I completely agree, Windows does not respect the user. MS don't make it easy to control certain things at all. Perhaps they're running on the wisdom that a little knowledge is a dangerous thing, but they could quite easily make it easier for people that aren't IT admins but aren't clueless grandparents. That's why Chris Titus' tool is so good - it does the work for you. He is that middle ground option where a built in option doesn't exist, as are other tools of a similar nature like O&OSU10. You can achieve this stuff if you are comfortable enough to read and follow instructions. It doesn't make it ideal, but it's there.

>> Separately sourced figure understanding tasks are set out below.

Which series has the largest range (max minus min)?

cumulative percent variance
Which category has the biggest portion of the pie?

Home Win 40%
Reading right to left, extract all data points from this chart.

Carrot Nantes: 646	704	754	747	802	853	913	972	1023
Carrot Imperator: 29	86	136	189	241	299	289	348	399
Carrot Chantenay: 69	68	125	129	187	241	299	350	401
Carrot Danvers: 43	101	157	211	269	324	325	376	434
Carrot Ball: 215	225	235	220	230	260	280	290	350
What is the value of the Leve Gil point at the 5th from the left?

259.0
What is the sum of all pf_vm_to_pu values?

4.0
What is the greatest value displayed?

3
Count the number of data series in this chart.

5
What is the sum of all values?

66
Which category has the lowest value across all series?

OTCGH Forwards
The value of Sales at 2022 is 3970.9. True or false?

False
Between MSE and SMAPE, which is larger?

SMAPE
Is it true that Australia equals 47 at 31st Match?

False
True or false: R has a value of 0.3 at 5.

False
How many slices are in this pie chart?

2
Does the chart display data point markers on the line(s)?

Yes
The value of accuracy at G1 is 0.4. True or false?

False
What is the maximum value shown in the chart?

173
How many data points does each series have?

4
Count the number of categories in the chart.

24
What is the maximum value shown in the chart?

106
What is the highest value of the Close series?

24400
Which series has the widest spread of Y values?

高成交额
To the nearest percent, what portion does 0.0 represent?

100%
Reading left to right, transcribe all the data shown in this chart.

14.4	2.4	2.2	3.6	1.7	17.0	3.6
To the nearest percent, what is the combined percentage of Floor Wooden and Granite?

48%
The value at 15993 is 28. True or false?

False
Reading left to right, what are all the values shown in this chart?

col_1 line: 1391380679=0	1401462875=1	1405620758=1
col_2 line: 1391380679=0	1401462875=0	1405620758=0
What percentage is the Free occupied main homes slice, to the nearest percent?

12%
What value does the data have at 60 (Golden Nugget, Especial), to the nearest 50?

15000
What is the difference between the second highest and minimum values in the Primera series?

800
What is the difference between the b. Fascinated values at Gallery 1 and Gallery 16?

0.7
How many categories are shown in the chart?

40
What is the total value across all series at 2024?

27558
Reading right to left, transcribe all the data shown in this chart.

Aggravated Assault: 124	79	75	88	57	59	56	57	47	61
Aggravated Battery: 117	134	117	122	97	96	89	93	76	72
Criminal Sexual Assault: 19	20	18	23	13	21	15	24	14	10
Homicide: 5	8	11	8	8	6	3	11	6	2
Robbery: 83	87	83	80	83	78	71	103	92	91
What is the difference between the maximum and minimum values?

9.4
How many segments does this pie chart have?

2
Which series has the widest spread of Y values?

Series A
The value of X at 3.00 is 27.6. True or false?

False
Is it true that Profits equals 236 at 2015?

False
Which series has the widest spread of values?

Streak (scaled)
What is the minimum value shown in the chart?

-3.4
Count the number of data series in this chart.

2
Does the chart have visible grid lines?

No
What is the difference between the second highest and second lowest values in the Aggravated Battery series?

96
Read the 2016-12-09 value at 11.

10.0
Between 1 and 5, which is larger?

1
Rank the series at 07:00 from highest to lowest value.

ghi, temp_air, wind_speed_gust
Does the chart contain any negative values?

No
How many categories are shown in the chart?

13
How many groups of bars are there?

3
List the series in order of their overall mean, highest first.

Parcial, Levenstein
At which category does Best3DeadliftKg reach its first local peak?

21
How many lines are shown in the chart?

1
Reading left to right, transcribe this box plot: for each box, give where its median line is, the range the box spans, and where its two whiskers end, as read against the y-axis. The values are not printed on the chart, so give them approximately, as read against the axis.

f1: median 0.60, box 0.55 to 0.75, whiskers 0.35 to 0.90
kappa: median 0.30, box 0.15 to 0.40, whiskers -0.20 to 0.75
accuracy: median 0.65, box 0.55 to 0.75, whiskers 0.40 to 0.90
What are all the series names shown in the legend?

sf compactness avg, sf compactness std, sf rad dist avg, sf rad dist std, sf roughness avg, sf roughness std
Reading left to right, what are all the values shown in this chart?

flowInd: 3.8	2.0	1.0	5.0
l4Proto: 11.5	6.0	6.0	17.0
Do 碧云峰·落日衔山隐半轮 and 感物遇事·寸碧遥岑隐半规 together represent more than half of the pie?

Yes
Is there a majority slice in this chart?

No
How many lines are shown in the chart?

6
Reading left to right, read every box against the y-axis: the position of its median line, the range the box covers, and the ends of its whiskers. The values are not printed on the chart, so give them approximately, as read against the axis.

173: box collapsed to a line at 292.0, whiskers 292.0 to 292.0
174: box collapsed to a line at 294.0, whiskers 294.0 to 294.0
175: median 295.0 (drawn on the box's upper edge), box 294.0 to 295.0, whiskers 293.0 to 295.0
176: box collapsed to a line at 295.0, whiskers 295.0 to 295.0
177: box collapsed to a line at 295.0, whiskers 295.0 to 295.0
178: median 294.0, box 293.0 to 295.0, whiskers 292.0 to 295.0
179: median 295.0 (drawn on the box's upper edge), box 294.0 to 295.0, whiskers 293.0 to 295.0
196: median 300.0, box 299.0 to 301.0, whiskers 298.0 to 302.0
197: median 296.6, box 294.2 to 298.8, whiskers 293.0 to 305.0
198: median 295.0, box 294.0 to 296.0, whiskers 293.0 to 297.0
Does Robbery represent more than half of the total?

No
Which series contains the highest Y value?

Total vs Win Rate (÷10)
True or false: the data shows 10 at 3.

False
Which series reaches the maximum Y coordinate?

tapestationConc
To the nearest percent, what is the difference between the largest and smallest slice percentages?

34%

But my main point is that you quoted a screenshot of a group policy controlled Windows Update and said it won't be the case forever, and I don't see that ever going away.
Mass migration to another OS isn't going to happen any time soon. Linux just hit 3% share on Steam, which is a gain but nowhere near the point of making a difference. I still believe a wider rollout of SteamOS is the best if not only chance that Linux has at wider adoption any time soon.
I also disagree that it's less trouble to install a new OS. Even if you're just being hyperbolic it's a commonly repeated point that I don't think considers reality. A new OS inherently comes with a learning curve and demands time and effort. And that's after you've somehow chosen a Linux distro. I'm lucky that I'm happy with CachyOS so it's a one and done situation for me, but I could have gone for EndeavourOS for another Arch distro or Bazzite for a very different flavour and I'm just talking about a gaming friendly distro with minimal additional software and hardware needs.
So if we're comparing the complexity and closeness to an ideal, in a fraction of that time any user with 2 brain cells to rub together can run CTT and be done with it, even if they have to re-run it every now and again to be sure settings have stuck. That seems far more ideal to the vast majority and even most enthusiasts than Linux.
		
		
	 
Granted, I've been down the debloater road, tried to fight it for years... in the end I have a PC that is not that old, and perform admirably (Ryzen 5800x, 32gb RAM, Radeon 7900 XTX) that had some issues getting beyond Windows 10 (I needed to get the TPCM 2.0 key)... Anyway, I'm hard headed and I just refused to put up with the trouble, had some Linux experience on other devices (RPI, web servers, etc.) so I figured I'd try a few distros.
Ubuntu, Fedora, and I ended up with Bazzite, but it could have been one of the other two, or one of many others... I just got tired of switching.
People like us have to lead the way (as you said, Linux just hit 3% on Steam, we are still early adopters of the desktop), eventually people who are just slightly savvy will have their friend setup Bazzite for them to have a console like experience in the living room. The setup and general configuration steps were just brain dead simple, I hate Fedora's partition tool, but this is a one and done thing. Then when people get used to it for gaming, they will want to keep the same system for their day to day computing needs, a lot of people do everything on the web these days, these cloud platform couldn't care less what OS you have.
As you said, there is a lot of inertia, this is always like that, until it's not anymore, look how fast companies softare that seemed irreplacable like Novell Netware just vanished when their time had come. But on the other hand, some old commercial software that required old OSes, like DOS or wouldn't run on versions of Windows beyond win 98 or something still hang around.
So we shall see, but I would say that if MS doesn't get their act together Windows will be much less prevalent in 10 years than it is now that could be 60 or 70%... maybe less, who knows, but I see an opening for change, so hopefully this is the time.